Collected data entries

● ● ● ● ●

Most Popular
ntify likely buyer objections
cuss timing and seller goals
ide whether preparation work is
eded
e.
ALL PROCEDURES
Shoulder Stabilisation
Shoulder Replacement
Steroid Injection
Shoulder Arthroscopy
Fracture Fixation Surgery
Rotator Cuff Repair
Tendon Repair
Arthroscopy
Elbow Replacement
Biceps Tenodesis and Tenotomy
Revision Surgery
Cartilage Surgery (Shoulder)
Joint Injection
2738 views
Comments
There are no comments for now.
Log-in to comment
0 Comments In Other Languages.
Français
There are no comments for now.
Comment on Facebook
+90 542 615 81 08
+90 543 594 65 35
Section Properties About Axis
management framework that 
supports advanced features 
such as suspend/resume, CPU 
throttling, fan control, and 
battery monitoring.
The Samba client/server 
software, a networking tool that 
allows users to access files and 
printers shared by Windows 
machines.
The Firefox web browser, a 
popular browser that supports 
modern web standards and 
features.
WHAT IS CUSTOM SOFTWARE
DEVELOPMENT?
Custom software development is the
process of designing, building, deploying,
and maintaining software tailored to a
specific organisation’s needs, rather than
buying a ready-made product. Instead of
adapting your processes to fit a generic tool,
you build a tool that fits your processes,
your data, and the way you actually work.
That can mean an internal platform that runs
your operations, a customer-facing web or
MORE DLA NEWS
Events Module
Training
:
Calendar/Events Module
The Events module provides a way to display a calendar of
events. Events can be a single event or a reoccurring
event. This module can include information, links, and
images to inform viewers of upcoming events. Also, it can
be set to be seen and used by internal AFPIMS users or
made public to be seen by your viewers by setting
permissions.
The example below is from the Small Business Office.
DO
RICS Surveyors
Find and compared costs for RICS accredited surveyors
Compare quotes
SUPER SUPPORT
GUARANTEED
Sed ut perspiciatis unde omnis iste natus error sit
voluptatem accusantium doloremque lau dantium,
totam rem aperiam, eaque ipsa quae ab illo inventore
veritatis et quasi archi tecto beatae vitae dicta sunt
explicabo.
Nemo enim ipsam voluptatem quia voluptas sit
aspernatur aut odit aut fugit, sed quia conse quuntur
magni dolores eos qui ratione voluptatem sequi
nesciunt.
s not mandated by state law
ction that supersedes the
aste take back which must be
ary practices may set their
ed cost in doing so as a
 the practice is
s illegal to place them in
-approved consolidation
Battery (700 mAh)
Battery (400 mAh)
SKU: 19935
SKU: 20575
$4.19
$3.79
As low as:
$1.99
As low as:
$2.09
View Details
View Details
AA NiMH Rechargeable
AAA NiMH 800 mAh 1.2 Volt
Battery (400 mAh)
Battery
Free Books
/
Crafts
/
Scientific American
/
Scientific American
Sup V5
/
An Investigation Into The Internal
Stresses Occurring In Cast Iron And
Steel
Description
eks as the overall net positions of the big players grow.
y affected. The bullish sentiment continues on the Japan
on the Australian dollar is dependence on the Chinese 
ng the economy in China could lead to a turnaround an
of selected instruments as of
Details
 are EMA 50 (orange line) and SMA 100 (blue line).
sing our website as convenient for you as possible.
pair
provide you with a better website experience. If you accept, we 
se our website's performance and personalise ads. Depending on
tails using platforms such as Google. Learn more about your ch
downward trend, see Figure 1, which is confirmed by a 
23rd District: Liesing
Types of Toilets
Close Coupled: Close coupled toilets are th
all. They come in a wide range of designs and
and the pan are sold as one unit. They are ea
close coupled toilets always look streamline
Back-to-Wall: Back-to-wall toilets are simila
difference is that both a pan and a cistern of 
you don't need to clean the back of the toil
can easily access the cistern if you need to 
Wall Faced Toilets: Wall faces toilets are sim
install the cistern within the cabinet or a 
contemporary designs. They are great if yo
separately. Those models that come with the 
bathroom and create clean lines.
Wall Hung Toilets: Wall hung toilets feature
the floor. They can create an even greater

● ● ● ● ●

## EXERCISE GOAL
Print word for word the lines from the first one through the line that contains "adapting your processes", with both ends included.

## RESPONSE AREA
Most Popular
ntify likely buyer objections
cuss timing and seller goals
ide whether preparation work is
eded
e.
ALL PROCEDURES
Shoulder Stabilisation
Shoulder Replacement
Steroid Injection
Shoulder Arthroscopy
Fracture Fixation Surgery
Rotator Cuff Repair
Tendon Repair
Arthroscopy
Elbow Replacement
Biceps Tenodesis and Tenotomy
Revision Surgery
Cartilage Surgery (Shoulder)
Joint Injection
2738 views
Comments
There are no comments for now.
Log-in to comment
0 Comments In Other Languages.
Français
There are no comments for now.
Comment on Facebook
+90 542 615 81 08
+90 543 594 65 35
Section Properties About Axis
management framework that 
supports advanced features 
such as suspend/resume, CPU 
throttling, fan control, and 
battery monitoring.
The Samba client/server 
software, a networking tool that 
allows users to access files and 
printers shared by Windows 
machines.
The Firefox web browser, a 
popular browser that supports 
modern web standards and 
features.
WHAT IS CUSTOM SOFTWARE
DEVELOPMENT?
Custom software development is the
process of designing, building, deploying,
and maintaining software tailored to a
specific organisation’s needs, rather than
buying a ready-made product. Instead of
adapting your processes to fit a generic tool,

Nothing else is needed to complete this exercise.